Dissenting Opinion bt

Judge Rogers:

I respectfully dissent from the majority’s holding that the appellant may not use the boiler built in 1927, brought to Pennsylvania in 1970 and not since removed from the Commonwealth.

In Empire Box Corp. of Stroudsburg v. Chestnut, 56 Dauph. 384, 54 D. & C. 162 (1945), the Dauphin County Court of Common Pleas held that unfired pressure vessels built outside Pennsylvania before pressure vessels were made subject to the Pennsylvania Boiler Law and brought into the state before that time were not barred from use within the state by Section 4 of the Boiler Law. The court construed the statute as being intended to have prospective, not retrospective, *332effect in accordance with accepted principles of statutory construction. The court went on, however, to consider the case of similar vessels built outside the state and not imported until after September 1, 1937, the effective date of the amendment making the Act applicable to unfired pressure vessels. The Commonwealth contended that such vessels were outlawed from use in Pennsylvania by Section 4. The court concluded that a construction of Section 4 which would treat unfired vessels differently based upon whether they were imported before or after the amendment would result in an unconstitutional classification of (1) unfired vessels not inspected during construction but located within the Commonwealth prior to September 1, 1937 (permitted) and (2) unfired vessels not inspected during construction and not located within the Commonwealth prior to September 1, 1937 (forbidden). The court saw no reason founded in public safety for this classification and concluded that a construction of Section 4 requiring it would offend the equal protection clause of the 14th Amendment to the United States Constitution. The court decided that Section 4, properly construed, did not apply to any unfired pressure vessel manufactured prior to September 1, 1937, “irrespective of their whereabouts at that time.” The case was affirmed per curiam by our Supreme Court, 352 Pa. 418, 43 A. 2d 88 (1945).
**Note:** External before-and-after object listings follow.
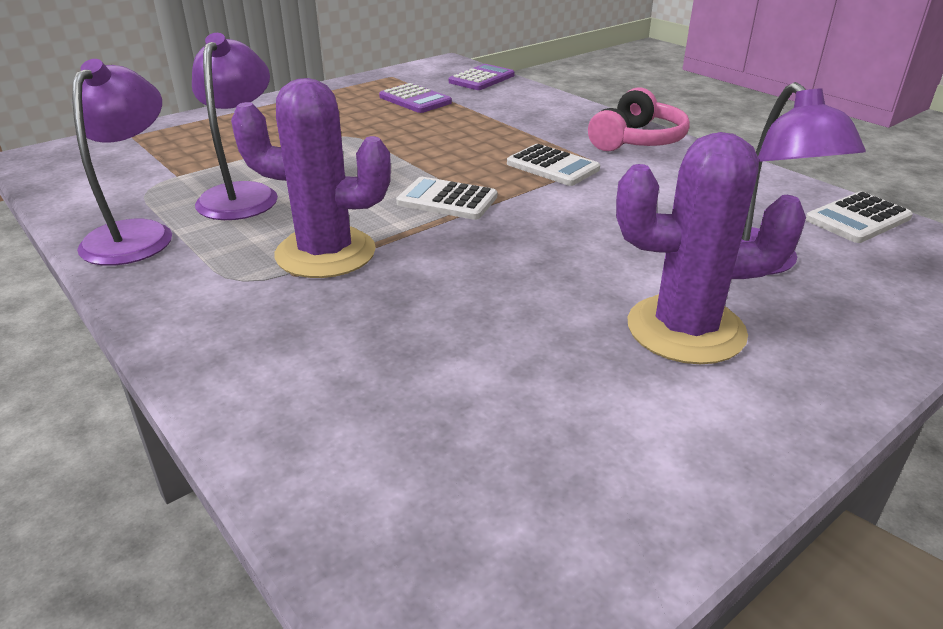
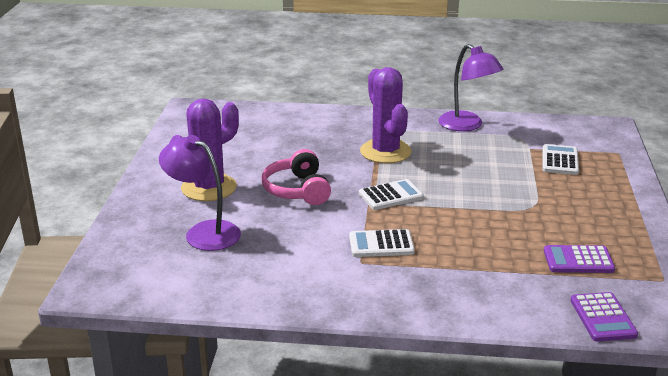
camera: 135 degrees right, 5 degrees down
purple lamp [192,33,278,220] -> none
purple cactus [231,78,391,278] -> purple cactus turned 75 degrees counterclockwise [360,67,412,163]
pink headphones [588,87,690,151] -> pink headphones moved to [262,149,331,205]
white calculator [806,191,913,243] -> white calculator moved to [542,144,579,175]

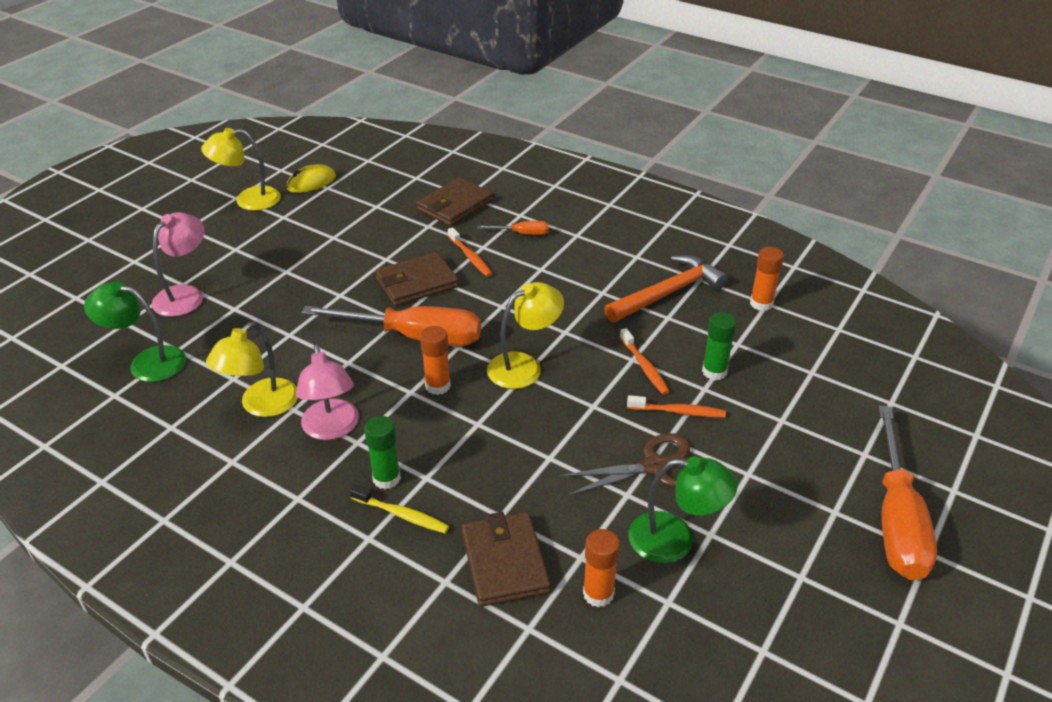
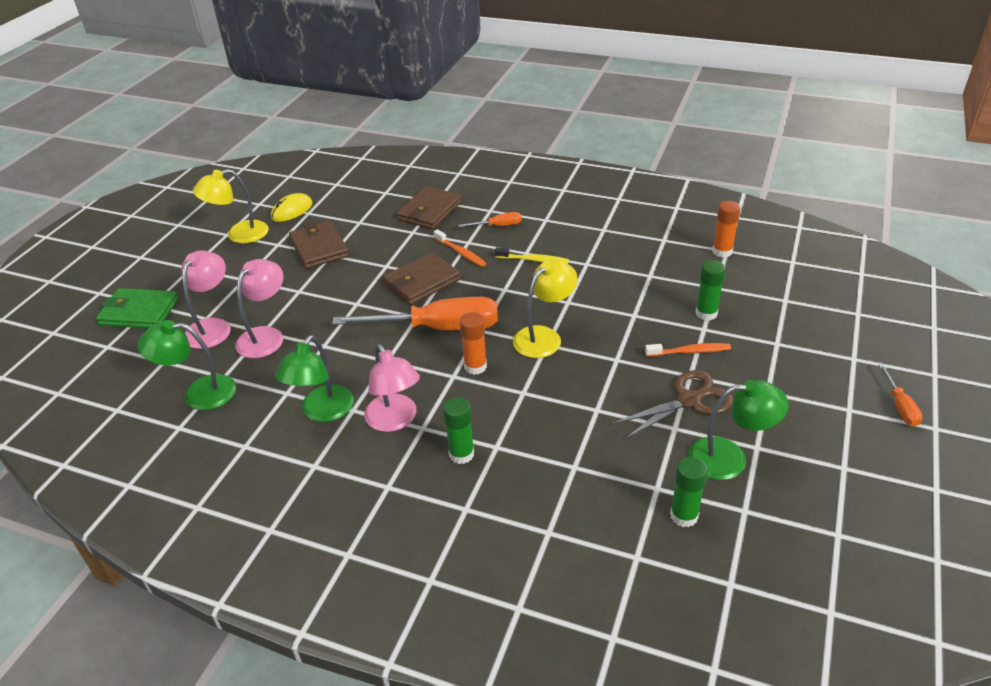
camera: 10 degrees left, 0 degrees up
yellow lamp [206,322,298,417] -> green lamp [275,335,354,422]
yellow toothbrush [349,485,449,533] -> yellow toothbrush moved to [495,247,569,264]
brown wallet [461,512,551,607] -> brown wallet moved to [289,221,349,269]
orange glue stick [583,529,620,608] -> green glue stick [670,457,708,527]
orange hammer [604,255,728,322] -> none
orange toothbrush [620,328,670,395] -> none
orange screwdriver [878,405,937,580] -> orange screwdriver [879,364,923,426], size x0.45
none -> green wallet [96,288,179,328]
none -> pink lamp [235,259,283,358]

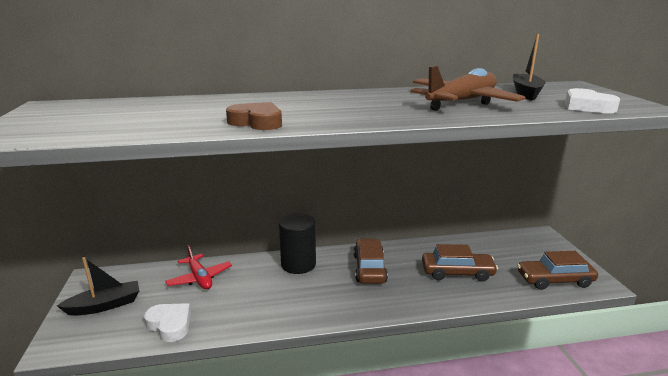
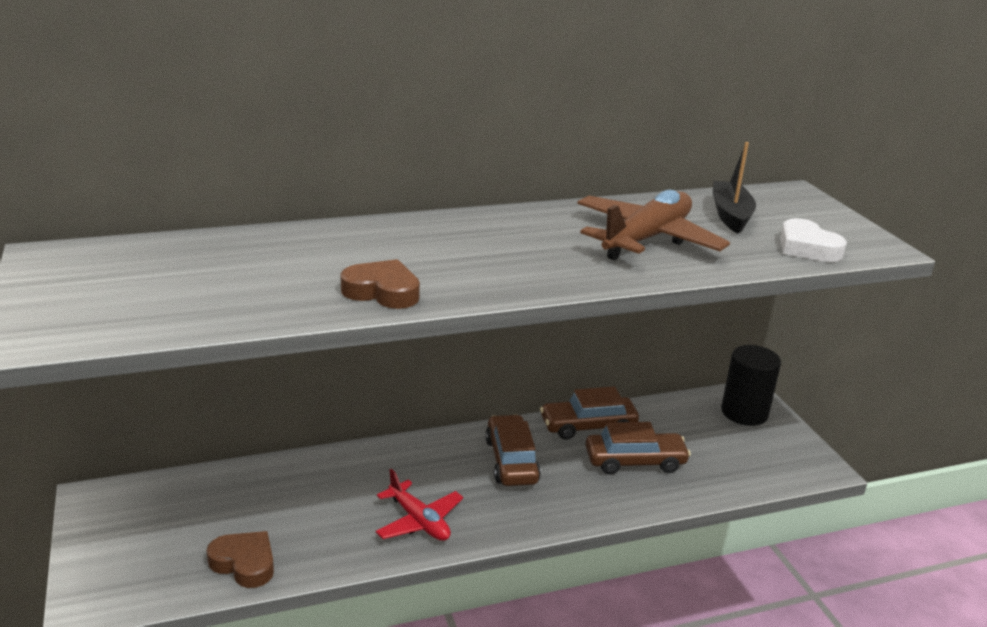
camera: 10 degrees left, 5 degrees up
black boat [57,257,139,316] -> none
white heart [144,303,191,342] -> brown heart [206,531,274,588]
red plane [165,245,232,289] -> red plane moved to [375,469,463,541]
black cylinder [279,213,316,274] -> black cylinder moved to [721,345,781,426]
brown car [517,251,598,290] -> brown car moved to [540,386,639,440]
The proviso clause to Section 4 was added by the Act of December 22, 1959, P. L. 2007, and reads pertinently “Provided, that any boiler built prior to December 31, 1929 . . . and which [has] not been removed from the Commonwealth subsequent to such applicable date, shall not be required to be shop inspected.” In my view, this proviso recognized the rule of Empire Box that the Legislature could not provide and therefore did not intend to provide that pre-1929 boilers should be divided into two categories, one for those *333located within the state on December 31, 1929 and permitted to be used, and the other for those not located in the state on that date and not permitted to be used. I believe that the Legislature intended by the proviso to impose a further qualification — that is, that pre-1929 boilers once located in the state, whether before or after December 31, 1929, might not be reintroduced for use in the Commonwealth. The proviso says nothing about the location of pre-1929 boilers on December 31, 1929. It speaks only of removal from the state subsequent thereto. Since the pre-1929 boiler in this case has not been “removed from the Commonwealth subsequent to such applicable date” it is exempted thereby. The majority’s construction would permit the use of non-shop tested boilers built prior to 1929 and located in the state at that time and would forbid the use of identical boilers imported after that date, the result which in Empire Boos was properly found to be unconstitutional.

Judge Crumlish, Jr. joins in this dissent.

Dissenting Opinion by

Judge Blatt :

I must respectfully dissent.

First, as to the boiler constructed in 1936. Section 4 of the Act of May 2, 1929, P. L. 513, as amended, 35 P.S. §1304 (the Boiler Law), provides that a boiler constructed after 1929 and “destined for use” in this Commonwealth must have been inspected during construction in order to be used in this Commonwealth. While this 1936 boiler was admittedly not inspected during construction, it was not then “destined for use” in this Commonwealth. By the majority’s own definition, “destined” means “bound for a certain destination.” If that definition is here applied, it seems to me that the 1936 boiler, being clearly not “destined for use” in Pennsylvania at the time of its construction, and actually destined at that time for use elsewhere, does *334not come within the provisions of Section 4 of the Boiler Law, and could now be used here provided that current inspection standards are met. I do not believe, therefore, that its licensure should have been denied.

As to the boiler constructed in 1927, I join in the dissenting opinion of Judge Rogers.